It’s Football Season… Which Really Means It’s Marching Band Season
Michigan State University’s new marching band director joins UM marching band alum Stephen Henderson on Detroit Today.
School is in session, and so too has the football season begun. For many people that means the marching band is once again providing the soundtrack for the autumn season. That’s especially true here in Michigan, where we have two of the best marching bands in the land — the Michigan Marching Band in Ann Arbor, and the Spartan Marching Band in East Lansing.
We know it takes a full summer for coaches to get their football teams ready for the game, but what does it take to prepare a band of a couple hundred students? And what is it like to be in the band, watching the games as a fan, playing an instrument between downs, and traveling with the team?
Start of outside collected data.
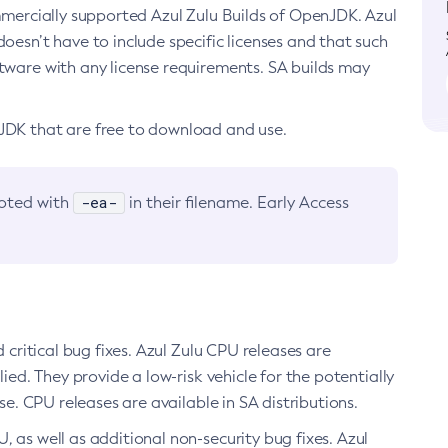
ommercially supported Azul Zulu Builds of OpenJDK. Azul
oesn’t have to include specific licenses and that such
ftware with any license requirements. SA builds may
nJDK that are free to download and use.
-ea-
noted with
in their filename. Early Access
d critical bug fixes. Azul Zulu CPU releases are
ied. They provide a low-risk vehicle for the potentially
se. CPU releases are available in SA distributions.
, as well as additional non-security bug fixes. Azul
Detroit Today host Stephen Henderson, who played tuba in the Michigan Marching Band, is joined by the new director of the Spartan Marching Band, David Thornton, and former Spartan drumline member — and Detroit Today associate producer — Gus Navarro, to talk about the hard work and lore of the marching band.
“I think our students would tell you that the work is worth the Saturday atmosphere,” says Thornton, who grew up playing clarinet and marching in the band at Florida State University as an undergraduate student.
Thornton teaches music at MSU and rose through the ranks to become director of the marching band after the retirement of longtime leader John Madden.